Monday, July 03, 2006

Hoc Est Corpus Meum

I forgot whom, but somewhere along the line, I head a preacher or teacher discussing the words of institution. Somehow I remember him saying that in the original, there was no equivalent of of the word "is", no "est" like in the Latin: Hoc est corpus meum. The teacher was saying that "I am the door" was a similar construction, and clearly none of us believe in Christ's literal door-ness.

Today I finally looked it up, and there staring back at me on page 102 of my Greek New Testament are the words, touto estin to soma mou. Now, it's been 6 or 7 years since I studied Greek in college, but I remember that estin is an eimi verb. So, I went Googling for what in the world I was recalling. Turns out that some have argued that since Aramaic has no connecting verbs, and since Jesus must have been speaking Aramaic in the upper room, he didn't intend what the gospel author's imply with their Greek constructions.

The psychological principle here is called source monitoring error. The danger of misinformation is enhanced when the information is encoded, but the source is not. Behavior can be changed, in this case, some residual doubts about the Real Presence, based on hearing information from dubious sources. You remember that "somewhere" you heard thus and such, but you can't quite remember where it was that you heard it. In the laboratory, researchers have shown that information from even very non-credible sources (think Pravda), can change attitudes and behavior.

Could this teaching that I was exposed to have come from a Christian who held high regard for the Scriptures, but was overcome by a tempting fact (lack of "being" verbs in the Aramaic) that supported his theology so well? Given that the Church of the East is in communion with Rome (if I can trust the "collective ignorance" of Wikipedia) then I don't think that they use this argument about the words of institution, despite their use of the Peshitta. (Some Aramaic primacists in the CotE claim that Aramaic is the language of the monographs of the N.T.).

5 Comments:

Blogger solarblogger said...

Nice post.

It took me a little work to follow (and I LIKE reading Psychology). Let me add a little info for readers who may not know the jargon.

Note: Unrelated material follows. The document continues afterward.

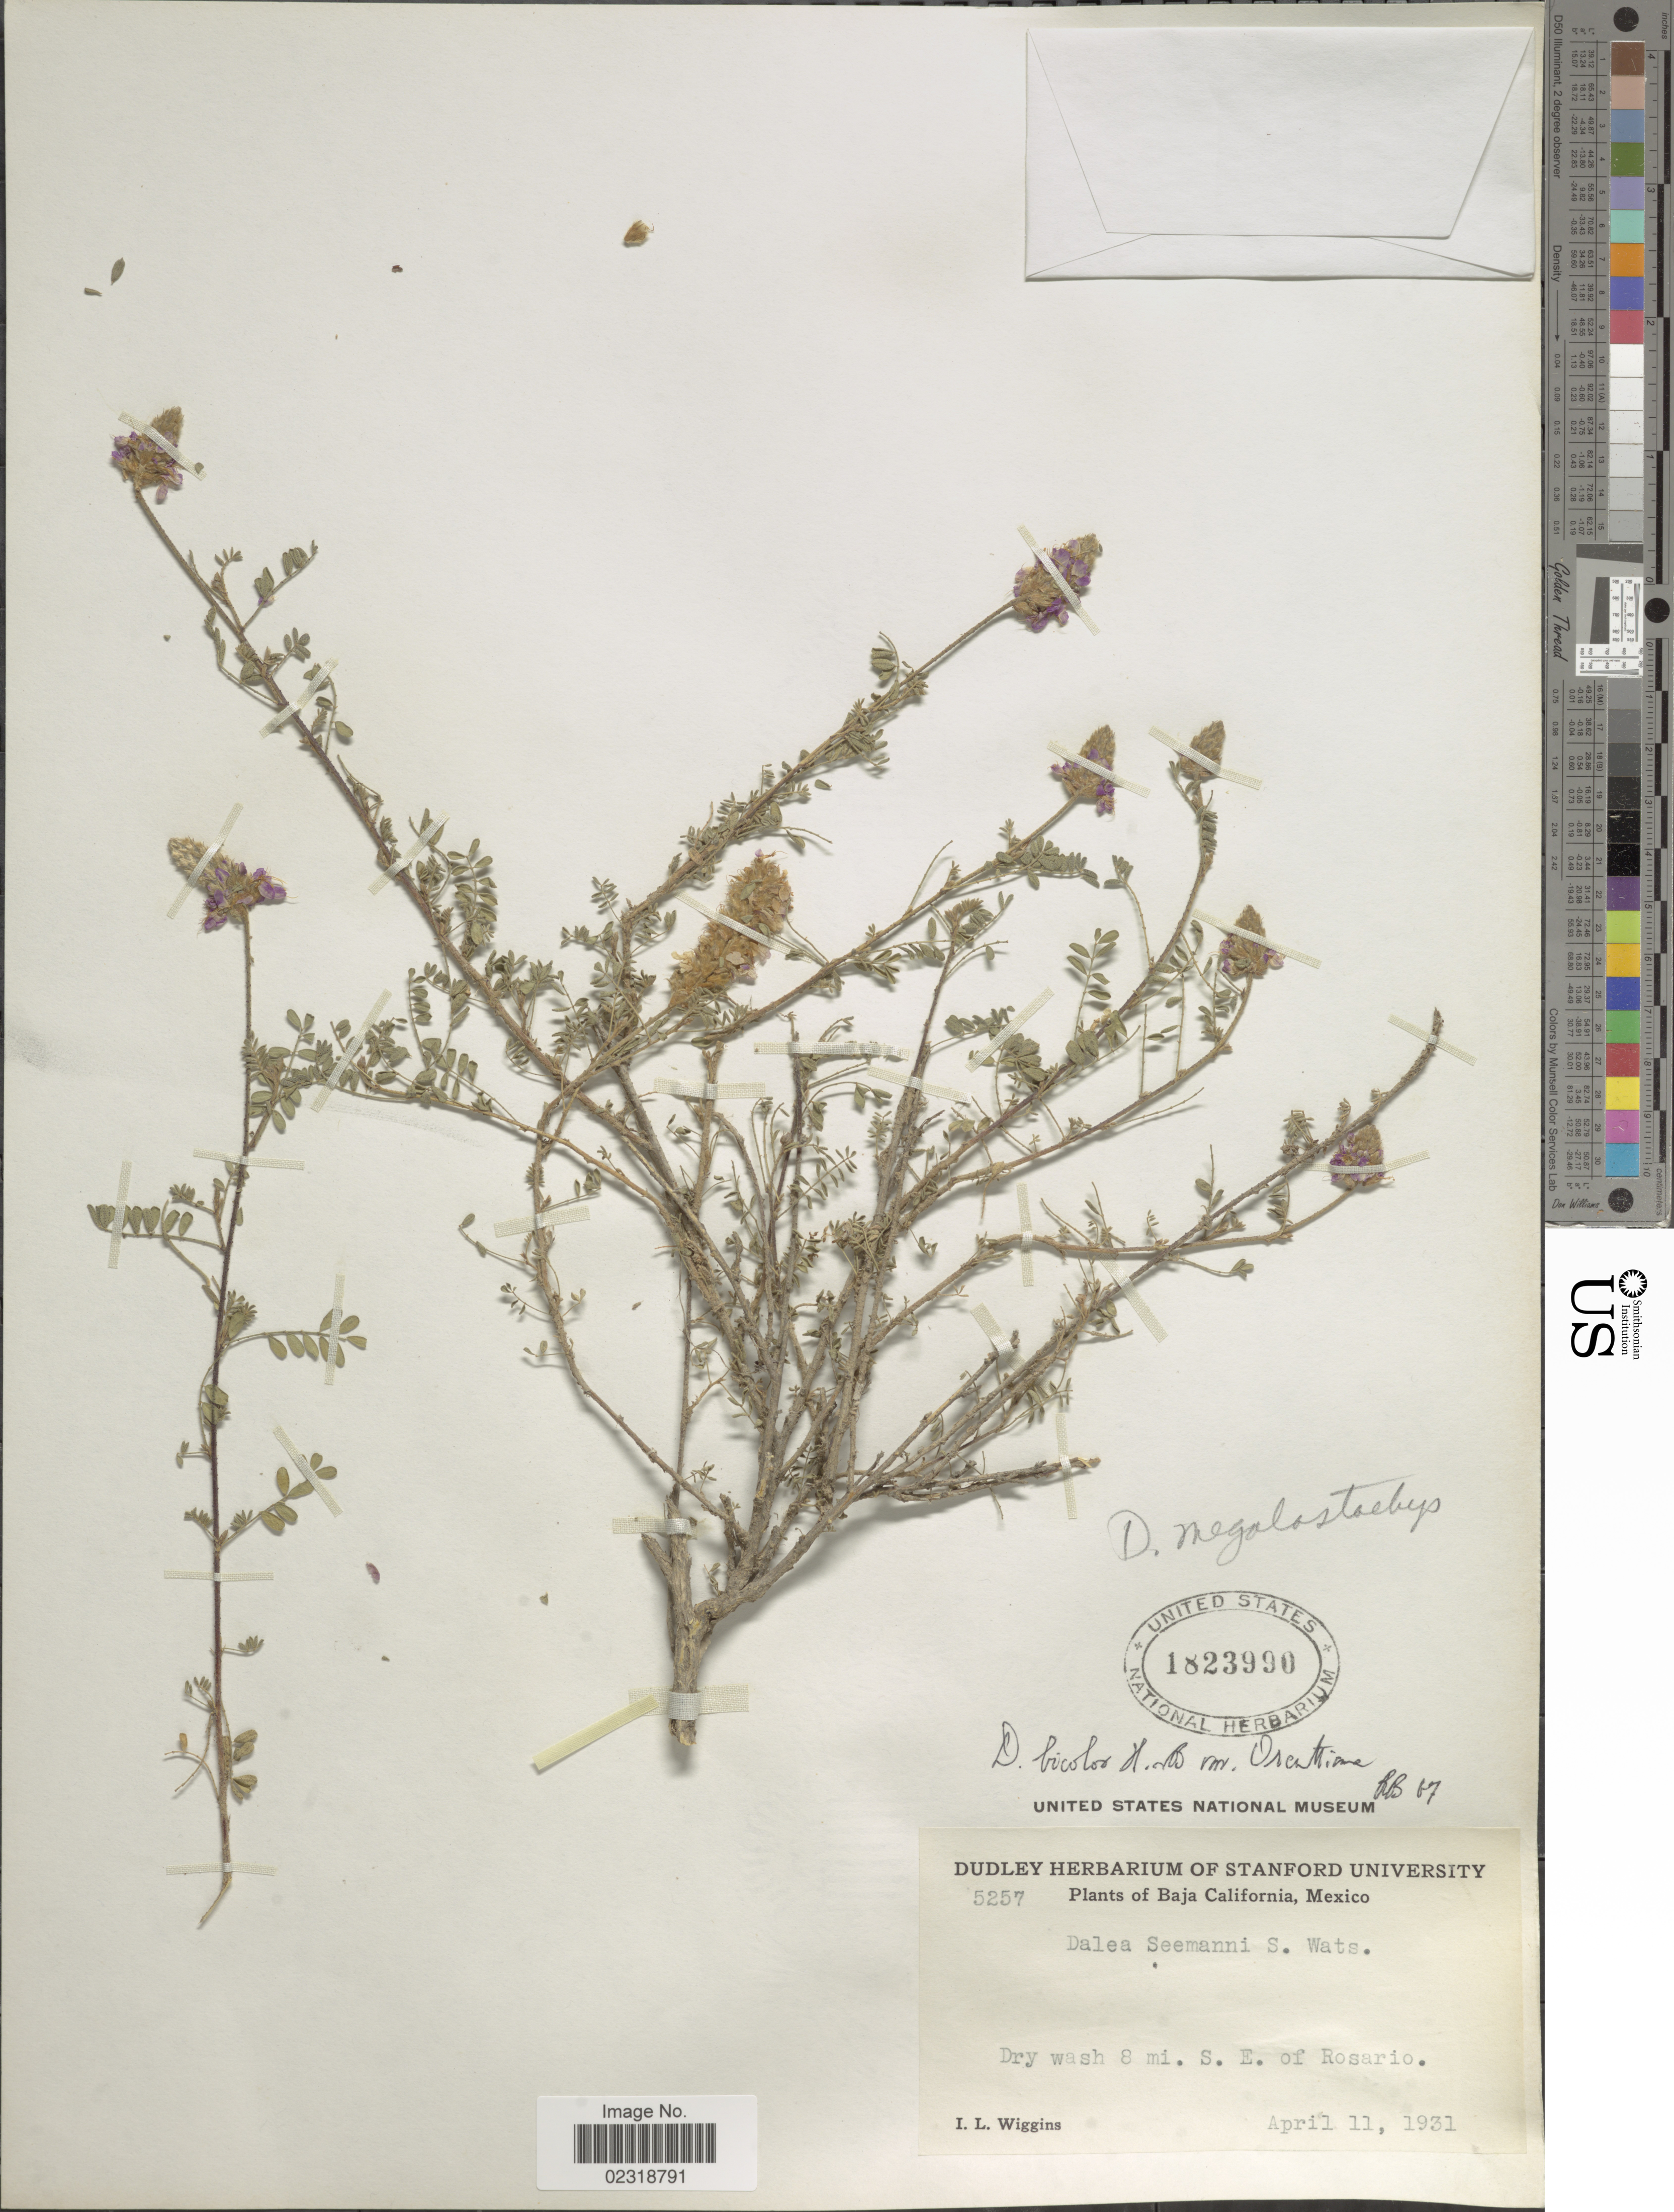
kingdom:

When you say "encoded" you mean encoded in memory. So the information was encoded into memory, but the source was not encoded into memory. You remembered the theory, but not where it came from. (If any of your readers are not familiar with the term "encoded" in this context, they might wonder what kind of code the information was in.)

I also think that people tend to accept grammatical arguments from authority a little too easily. Granted, if they don't know a language, they can hardly look this stuff up for themselves, but they should probably treat it all as rumor. At the level of what they hear on infomercials. Sure, it sounds plausible, but what doesn't when you don't know about a field?

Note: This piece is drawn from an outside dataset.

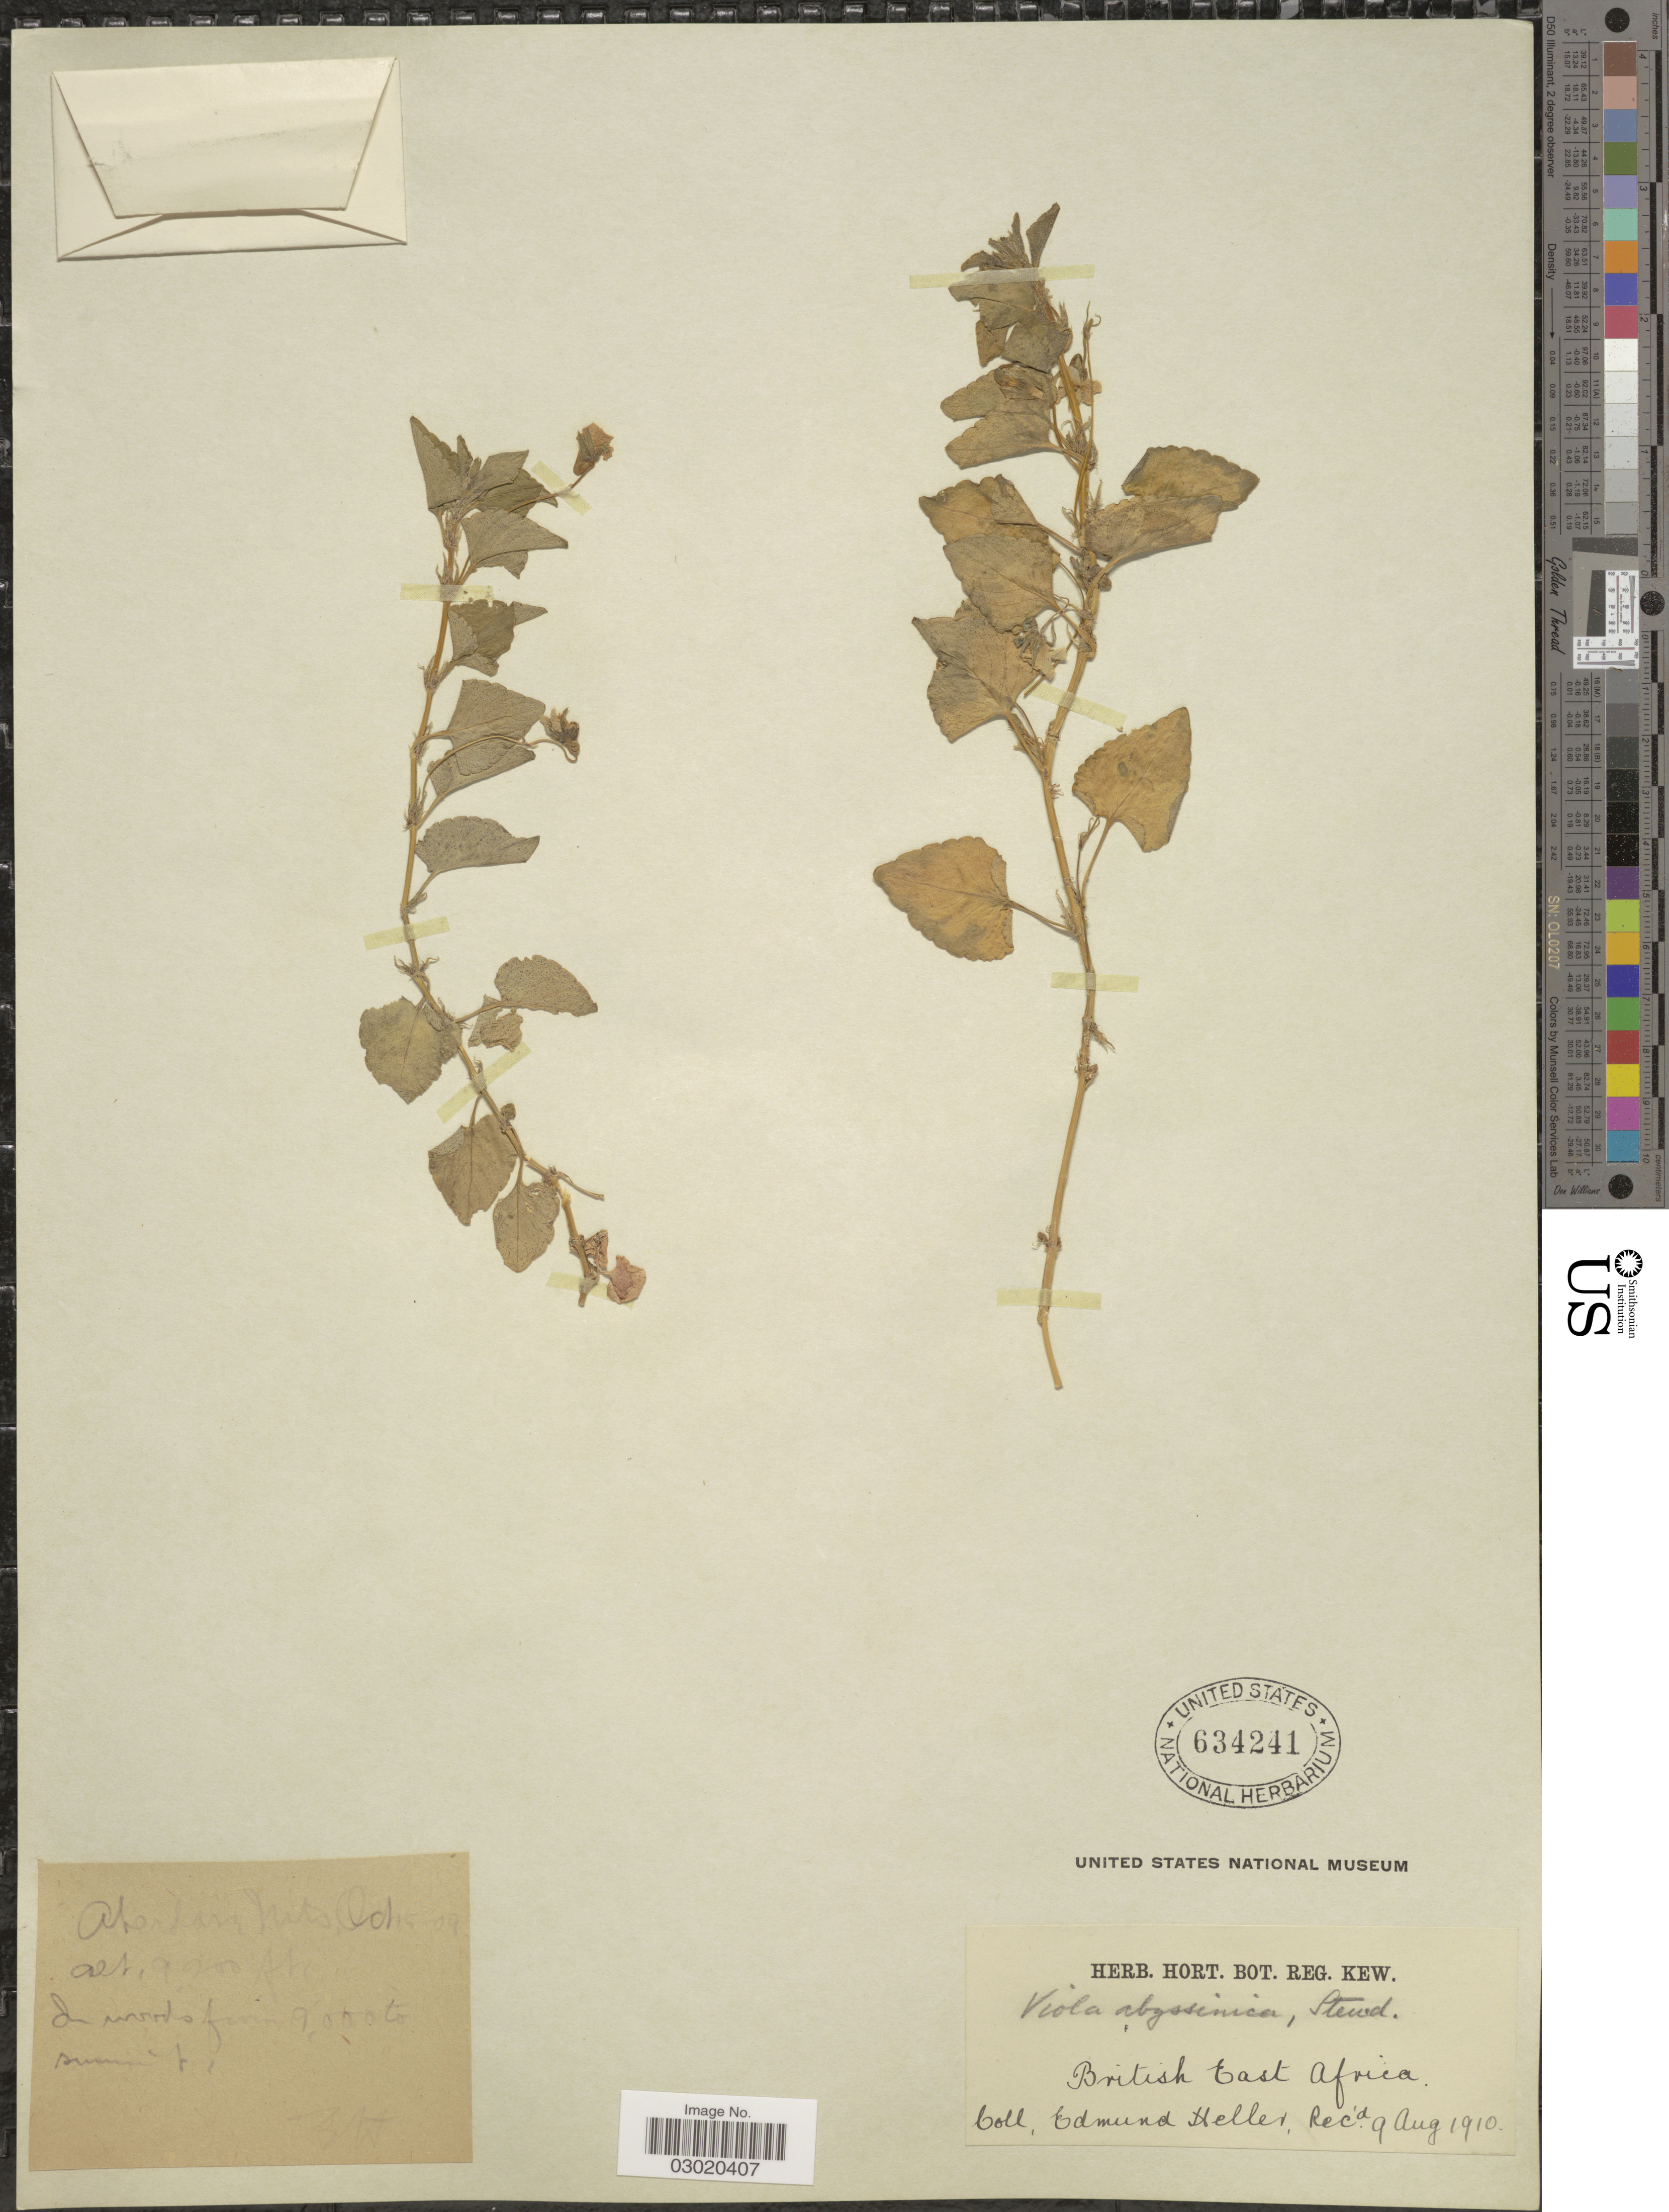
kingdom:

If they want to trust experts they can trust their English translators, and decide that even if it doesn't work perfectly, their English Bibles are probably a better guide to meaning than someone's gas about the Greek. (So long as they use a fairly literal translation and not the Nearly Inspired Version.) Though I think Lenski does a decent job of explaining the Greek, and his English translations are careful, even if not always pretty. If the experts are Lenski or F.F. Bruce, it's probably safe to listen.

1:00 AM  
Blogger Kletos Sumboulos said...

Thanks, Solarblogger. When I teach Intro to Psych, I tend to give visual cues to the class when I use jargon - pointing at my head when I say 'encoded.' I'm also pretty good at reading the expressions on various faces and adding examples to clarify. Minus those blank expressions, I can go awry.

Encoding is a technical term that refers to storing information, while retrieval refers to "remembering" the information. Other processes go on as well. For instance, factual information is stored with a kind of "time stamp" albeit not quite so exact.

9:20 AM  
Blogger solarblogger said...

No problem. That's how jargon tends to work, especially if it's good jargon like this. It allows you to save a lot of time during in house discussions. But when you switch audiences, a term like this can still slip out unawares.

Feedback in the form of facial expressions would be helpful. I think we would need some new emoticons. And they would have to work involuntarily. Wait! Stop! I'm having flashbacks from "A Clockwork Orange"!

1:24 PM  
Blogger Robert Elart Waters said...

The argument- a common one among the small-r reformed- is also based on an implied denial of the inspiration of Scripture.

Aramaic may not use the copulative verb-
but Greek does! The biblical text is the commentary of the Third Person of the Trinity on what the Second Person meant!

7:41 PM  
Blogger Robert Elart Waters said...

Also, I think the "Church of the East" referred to in Wikipedia is (are?) the Uniate churches, not the misnamed "Orthodox."